### EXCERPTED TEXT

***

Sequences and Tables

We may apply the Gale-Ryser theorem to this problem. It states: Let $p, q$ be partitions of a positive integer. Then there exists a $(0,1)$ -matrix $X$ such that $c(X)=p, r(X)=q$ if and only if $q$ is dominated by $p^*$ . Here, $c(X)$ and $r(X)$ refer to the sum of all the column vectors of $X$ and the sum of all the row vectors of $X$ respectively (i.e. the $i^{th}$ element of $c(X)$ and $j^{th}$ element of $r(X)$ represent the sum of the elements in row $i$ and column $j$ of $X$ respectively), while $p^*$ represents the conjugate partition of $p$ . We shall reproduce a simple proof of this theorem by Krause below.

The necessity of the dominance condition is easily proved. Let $X$ be a $k \times l$ $(0,1)$ -matrix $(x_{ij})$ such that $c(X)=p, r(X)=q$ . If $X$ does not contain gaps (i.e. there are no $i \leq k$ , $j < h \leq l$ such that $x_{ij} = 0$ and $x_{ih} = 1$ ), then $X$ is a Ferrers matrix and $p^* = q$ . Now let $(i,j)$ be a gap of $X$ and let $h > j$ be maximal such that $x_{ih}=1$ . Swapping $x_{ij}$ and $x_{ih}$ , we obtain a matrix $X'$ such that $c(X')=p$ and the number of gaps of $X'$ is lower than the number of gaps of $X$ . It is easy to see that $r(X')$ dominates $r(X)$ , so it follows by induction on the number of gaps that $p^*$ dominates $q$ .

***

### USING THE INFORMATION
A. From the Gale-Ryser passage, quote the words starting with "The necessity of" and going on through "dominates $q$ .".
B. According to the Gale-Ryser passage, whose simple proof of the theorem is reproduced?
The material after this passage comes from a different source.

### DATASET CONTENT
***

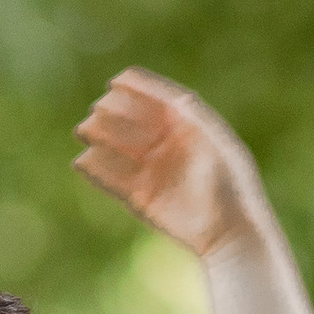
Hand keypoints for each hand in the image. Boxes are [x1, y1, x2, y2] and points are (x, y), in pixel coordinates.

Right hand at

***

### SOLUTION LIST
A.
The necessity of the dominance condition is easily proved. Let $X$ be a $k \times l$ $(0,1)$ -matrix $(x_{ij})$ such that $c(X)=p, r(X)=q$ . If $X$ does not contain gaps (i.e. there are no $i \leq k$ , $j < h \leq l$ such that $x_{ij} = 0$ and $x_{ih} = 1$ ), then $X$ is a Ferrers matrix and $p^* = q$ . Now let $(i,j)$ be a gap of $X$ and let $h > j$ be maximal such that $x_{ih}=1$ . Swapping $x_{ij}$ and $x_{ih}$ , we obtain a matrix $X'$ such that $c(X')=p$ and the number of gaps of $X'$ is lower than the number of gaps of $X$ . It is easy to see that $r(X')$ dominates $r(X)$ , so it follows by induction on the number of gaps that $p^*$ dominates $q$ .

B. Krause's.